Multi-ancestry epigenome-wide analyses identify methylated sites associated with aortic augmentation index in TOPMed MESA

Abstract

Despite the prognostic value of arterial stiffness (AS) and pulsatile hemodynamics (PH) for cardiovascular morbidity and mortality, epigenetic modifications that contribute to AS/PH remain unknown. To gain a better understanding of the link between epigenetics (DNA methylation) and AS/PH, we examined the relationship of eight measures of AS/PH with CpG sites and co-methylated regions using multi-ancestry participants from Trans-Omics for Precision Medicine (TOPMed) Multi-Ethnic Study of Atherosclerosis (MESA) with sample sizes ranging from 438 to 874. Epigenome-wide association analysis identified one genome-wide significant CpG (cg20711926-CYP1B1) associated with aortic augmentation index (AIx).
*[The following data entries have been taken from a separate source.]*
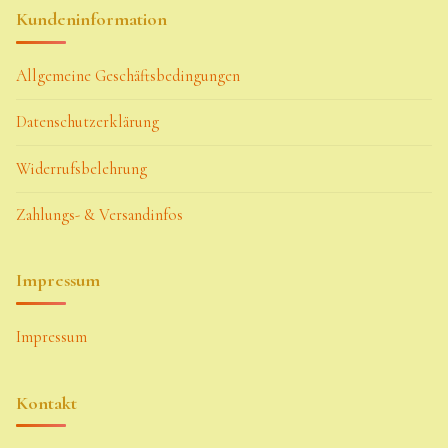
Kundeninformation
Allgemeine Geschäftsbedingungen
Datenschutzerklärung
Widerrufsbelehrung
Zahlungs- & Versandinfos
Impressum
Impressum
Kontakt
Follow-up analyses, including gene set enrichment analysis, expression quantitative trait methylation analysis, and functional enrichment analysis on differentially methylated positions and regions, further prioritized three CpGs and their annotated genes (cg23800023-ETS1, cg08426368-TGFB3, and cg17350632-HLA-DPB1) for AIx. Among these, ETS1 and TGFB3 have been previously prioritized as candidate genes. Furthermore, both ETS1 and HLA-DPB1 have significant tissue correlations between Whole Blood and Aorta in GTEx, which suggests ETS1 and HLA-DPB1 could be potential biomarkers in understanding pathophysiology of AS/PH. Overall, our findings support the possible role of epigenetic regulation via DNA methylation of specific genes associated with AIx as well as identifying potential targets for regulation of AS/PH.

Figure 1

Study design. The suggestive DMP was defined as CpG with association p-value less than 1 × 10⁻⁴ and 0.05 respectively for epigenome-wide and candidate-gene approaches; the suggestive DMR was defined as co-methylated region with association p-value less than 5 × 10⁻⁴ and 0.05 respectively for epigenome-wide and candidate-gene approaches; eQTM, expression quantitative trait methylation; AIx, aortic augmentation index; CMR-PWV, aortic arch pulse-wave velocity measured by cardia magnetic resonance imaging; AAD, ascending aortic distensibility; DAD, descending aortic distensibility; YM, Young’s Elastic Modulus; DC, distensibility coefficient; PTC1 and PTC2, radial artery pressure waveform index 1 and 2.

Figure 2

FDR-significant (FDR < 0.05) differentially methylated positions associated with aortic augmentation index. (a) Multi-ancestry epigenome-wide association studies (EWAS) summary statistics of two FDR-significant CpGs. (b) Forest plots of race-stratified EWAS of two FDR-significant CpGs. Position, based on GRCh38/hg38; Estimate (se) and P-value, effect size (standard error) and P-value of CpG respectively from EWAS; FDR, false discovery rate based on multiple testing correction on 491,174 CpGs; NHW, Non-Hispanic White; AA, African American; HIS, Hispanic/Latino.

Figure 3

Three prioritized genes (ETS1, HLA-DPB1, TGFB3) for aortic augmentation index. (a) Workflow of prioritization; (b) FDR-significant KEGG pathways that three prioritized genes were involved; (c) Summary table of follow-up analyses results of three prioritized CpGs associated with aortic augmentation index; (d) Pearson’s correlation (R) of inverse-normalized gene expressions between GTEx v8 Whole-Blood and Aorta tissues for three prioritized genes. Position, based on (GRCh38/hg38); FDR, false discovery rate; functional enrichment, eFORGE 15 chromatin state enrichment analysis; GSEA, gene set enrichment analysis; GO, Gene Ontology; KEGG, Kyoto Encyclopedia of Genes and Genomes; eQTM, expression quantitative trait methylation; AS/PH, arterial stiffness and pulsatile hemodynamics.